* **Aim of the task**
From the listing below, copy out every line where the word "bottom" appears.

-- Opening Marker --

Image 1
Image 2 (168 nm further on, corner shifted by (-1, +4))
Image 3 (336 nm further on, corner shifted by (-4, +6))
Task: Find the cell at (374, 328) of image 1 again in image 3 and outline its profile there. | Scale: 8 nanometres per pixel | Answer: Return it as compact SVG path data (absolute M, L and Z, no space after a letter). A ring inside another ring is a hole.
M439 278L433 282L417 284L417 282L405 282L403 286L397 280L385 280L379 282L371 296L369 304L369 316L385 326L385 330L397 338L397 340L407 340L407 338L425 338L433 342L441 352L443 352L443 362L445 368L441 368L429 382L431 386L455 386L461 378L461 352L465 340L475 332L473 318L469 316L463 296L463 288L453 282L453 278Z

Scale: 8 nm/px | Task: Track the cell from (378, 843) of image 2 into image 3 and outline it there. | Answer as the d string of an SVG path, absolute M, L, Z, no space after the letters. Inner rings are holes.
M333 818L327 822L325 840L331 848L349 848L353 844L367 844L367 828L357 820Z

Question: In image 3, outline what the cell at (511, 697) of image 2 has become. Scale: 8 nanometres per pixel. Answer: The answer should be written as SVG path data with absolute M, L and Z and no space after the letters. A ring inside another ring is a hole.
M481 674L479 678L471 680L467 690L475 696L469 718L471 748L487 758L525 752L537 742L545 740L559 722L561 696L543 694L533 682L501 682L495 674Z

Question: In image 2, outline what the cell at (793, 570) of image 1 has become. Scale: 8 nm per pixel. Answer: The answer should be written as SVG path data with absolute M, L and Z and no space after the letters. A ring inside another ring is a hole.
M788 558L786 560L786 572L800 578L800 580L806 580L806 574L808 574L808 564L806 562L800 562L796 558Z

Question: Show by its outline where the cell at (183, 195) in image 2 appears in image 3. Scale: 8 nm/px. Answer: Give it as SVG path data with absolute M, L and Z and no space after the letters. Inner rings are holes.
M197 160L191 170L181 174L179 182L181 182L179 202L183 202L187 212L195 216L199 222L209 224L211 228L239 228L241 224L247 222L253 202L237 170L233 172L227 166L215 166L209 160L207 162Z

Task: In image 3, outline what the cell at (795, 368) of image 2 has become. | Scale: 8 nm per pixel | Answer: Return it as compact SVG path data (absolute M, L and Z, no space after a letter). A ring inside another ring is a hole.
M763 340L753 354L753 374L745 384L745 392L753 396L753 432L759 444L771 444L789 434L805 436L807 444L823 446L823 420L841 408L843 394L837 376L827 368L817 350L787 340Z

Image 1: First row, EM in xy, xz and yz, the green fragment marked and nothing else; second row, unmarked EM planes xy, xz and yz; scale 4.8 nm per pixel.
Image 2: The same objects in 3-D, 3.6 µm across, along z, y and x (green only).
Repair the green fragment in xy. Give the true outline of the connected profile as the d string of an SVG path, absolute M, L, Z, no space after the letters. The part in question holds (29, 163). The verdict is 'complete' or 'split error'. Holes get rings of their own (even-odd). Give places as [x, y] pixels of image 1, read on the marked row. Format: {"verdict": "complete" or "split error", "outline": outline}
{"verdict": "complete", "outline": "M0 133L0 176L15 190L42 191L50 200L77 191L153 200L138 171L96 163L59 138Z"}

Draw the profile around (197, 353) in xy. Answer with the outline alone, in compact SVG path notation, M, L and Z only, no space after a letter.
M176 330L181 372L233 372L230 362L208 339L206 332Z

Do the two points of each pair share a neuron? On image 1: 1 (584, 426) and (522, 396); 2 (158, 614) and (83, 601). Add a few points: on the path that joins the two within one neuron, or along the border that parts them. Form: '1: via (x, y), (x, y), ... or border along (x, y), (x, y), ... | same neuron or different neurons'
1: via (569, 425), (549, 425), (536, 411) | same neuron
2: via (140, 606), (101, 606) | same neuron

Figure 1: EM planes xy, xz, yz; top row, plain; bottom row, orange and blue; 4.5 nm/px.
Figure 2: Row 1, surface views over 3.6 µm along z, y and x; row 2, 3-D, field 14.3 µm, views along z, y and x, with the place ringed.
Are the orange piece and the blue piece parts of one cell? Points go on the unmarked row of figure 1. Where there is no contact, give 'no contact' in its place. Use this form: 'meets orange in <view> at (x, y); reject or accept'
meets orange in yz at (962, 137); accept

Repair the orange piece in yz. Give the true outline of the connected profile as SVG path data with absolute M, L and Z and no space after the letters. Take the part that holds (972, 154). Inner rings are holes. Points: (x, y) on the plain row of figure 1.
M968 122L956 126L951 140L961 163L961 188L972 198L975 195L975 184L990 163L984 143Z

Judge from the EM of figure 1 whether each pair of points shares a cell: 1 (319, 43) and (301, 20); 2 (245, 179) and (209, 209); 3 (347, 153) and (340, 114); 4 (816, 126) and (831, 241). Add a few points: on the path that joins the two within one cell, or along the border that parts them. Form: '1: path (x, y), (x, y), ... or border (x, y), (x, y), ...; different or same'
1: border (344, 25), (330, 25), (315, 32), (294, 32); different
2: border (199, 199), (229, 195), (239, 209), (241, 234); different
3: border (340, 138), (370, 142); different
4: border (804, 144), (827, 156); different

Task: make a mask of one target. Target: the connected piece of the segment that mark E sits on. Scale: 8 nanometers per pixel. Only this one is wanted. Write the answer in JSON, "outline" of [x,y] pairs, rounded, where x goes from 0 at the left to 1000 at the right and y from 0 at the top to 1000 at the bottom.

-- Closing Marker --

* **Solution below**
Figure 1: EM planes xy, xz, yz; top row, plain; bottom row, orange and blue; 4.5 nm/px.
Task: make a mask of one target. Target: the connected piece of the segment that mark E sits on. Scale: 8 nanometers per pixel. Only this one is wanted. Write the answer in JSON, "outline" of [x,y] pairs, rounded, where x goes from 0 at the left to 1000 at the right and y from 0 at the top to 1000 at the bottom.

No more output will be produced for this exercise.